*Supplied text*.

Churches are filled across America with men who, instead of taking Saturdays and spending time with their children, go out and take time with their recreational events, speedboats, whatever it is. I heard Elisabeth Elliot talk about this several years ago. I’ll never forget it. You know, she said, “Why do these men engage their time with all these toys of their adolescence instead of tending time guiding and directing their own children and raising them up for the Lord Jesus Christ?”
Because we have holes in our arm where all the money goes. And what we’re showing our children then is that the death of the Lord Jesus Christ laying down His life for the sheep is not being imaged for them. Jesus died for nothing because I’m engaged in self-interest. All I care about, kids, is whether I’m having a good time or not.
You see, we’re going to understand the implications of this. It leads us to a life laying aside our own sense of whatever we want to do and instead living for the purposes that Christ has called us to do. So this is important for us to consider in the context of our homes.
Now, we’re brought into today to do these things.
Now, Ezekiel 34, which we read last week, says, “The weak you have not strengthened. The sick you have not healed. The injured you have not bound up. The strayed you have not brought back. The lost you have not sought. But with force and harshness you have ruled them.”
Again, if we can apply this in the context of the family to the under-shepherds, the father, with your little six or seven sheep in your flock that know you by name and you know them by name and they follow you, what do you do? Do you analyze? Do you think through your family to see which ones are weak at a particular time, sick, injured, strayed, lost? Or is your view of what I’m telling you here—to lay down your life and then serve them and lead them into the future—just to be mean and harsh with them?
You see, God says no. Says when you do that, you image John Prine—a hole in your arm. Whether you’re a drug addict or not, you can be another kind of addict just as easily—self-pleasure and whatever you want to do. But Ezekiel 34 says that as under-shepherds here in the church, we’re to lay down our life that we might take it up to serve the congregation. And in the family, you’re to lay down your life that you might serve the particular flock that God has given to you.
Understanding, of course, the need for vocation. That’s certainly part of what we do. But to image this idea of laying our lives down to serve and calling our children to work in the context of that same model, that they might serve one another in the context of the family instead of seeking their own state of well-being and delight.
Jesus says that the end result of this kind of modeling by under-shepherds of Him, it has a worldwide impact in verse 16: “Other sheep I have which are not of this fold. Them also I must bring, they’ll hear my voice. There will be one flock and one shepherd.”
He’ll bring them by means of His voice, placed in parallel at the center, heart of this little section of Scripture. This verse 16 has a heart beating in the middle. And the heart beating in the middle is the voice of Jesus being heard, by which sheep from other folds will be brought into the one flock. And clearly this is a reference to the Gentile, bringing together of Jew and Gentile into one institutional church separated in the Old Covenant—a priestly group and a world to be saved by that priestly group—but now brought together.

*Work to complete*.
a - Condense the paragraph of the sermon excerpt that begins "He'll bring them by means of His voice" into a shorter version that keeps its main points.
b - Carry on the sermon excerpt about fathers as under-shepherds from the point where it stops.

*Extracted material*.
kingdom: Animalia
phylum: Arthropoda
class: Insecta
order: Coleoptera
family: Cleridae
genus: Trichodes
* * *
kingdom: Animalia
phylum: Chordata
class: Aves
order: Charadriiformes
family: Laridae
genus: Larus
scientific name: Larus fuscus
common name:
--
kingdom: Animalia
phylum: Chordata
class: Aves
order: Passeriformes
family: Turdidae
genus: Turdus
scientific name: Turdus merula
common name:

*Results for each task*.
a - Jesus will bring other sheep by His voice, which stands at the heart of verse 16. Through hearing His voice, sheep from other folds are gathered into the one flock. This refers to the Gentiles. Jew and Gentile, who were separated under the Old Covenant as a priestly group and a world to be saved, are now brought together into one institutional church.

b -
And so the worldwide emphasis of the church and the ministry of this Great Shepherd and His under-shepherds is portrayed. The vision of proper shepherding and the resultant victory is expanded now in this part of the discourse to a worldwide vision. Raises the question of how the sheep hear Christ’s voice. That question we’ll answer in more detail next week.
So you see, Jesus has begun by attacking false rulers, by empowering and describing what true under-shepherds are, and how are there to be their relationship to the sheep, their relationship to the Father through Christ. He’s given us the model of who he is. He said that the end result of a proper understanding of this will lead to the evangelization of all the world, and all the flock will be one big great flock. Now the voice of Christ is unto all the earth. So he’s given us this kind of movement from false shepherds, at the heart, true shepherds, and now he’s building to the end or conclusion of this explanation by talking about the worldwide impact of his gospel in terms of the world.
And he finally brings, at the end of this, the great climax to it, which is the divinity of the good shepherd in verses 17 and 18. As he builds to this climax, at the end of this particular discourse in John 10:1-21 clearly marked off as we said last week—we read in verse 17:
“Therefore my Father loves me because I lay down my life that I may take it again. No one takes it from me but I lay it down of myself. I have power to lay it down and I have power to take it again. This command I have received from my Father.”
So this is the way he concludes the text. These discourses conclude now with a climax, a christological emphasis. Who is the Lord Jesus Christ? And very explicitly here, He tells us that no matter what’s going to happen six months from now at Passover when he’s crucified, no one is taking his life.
He is laying his life down. It is of his own initiation. “No one takes it from me. I lay it down of myself.”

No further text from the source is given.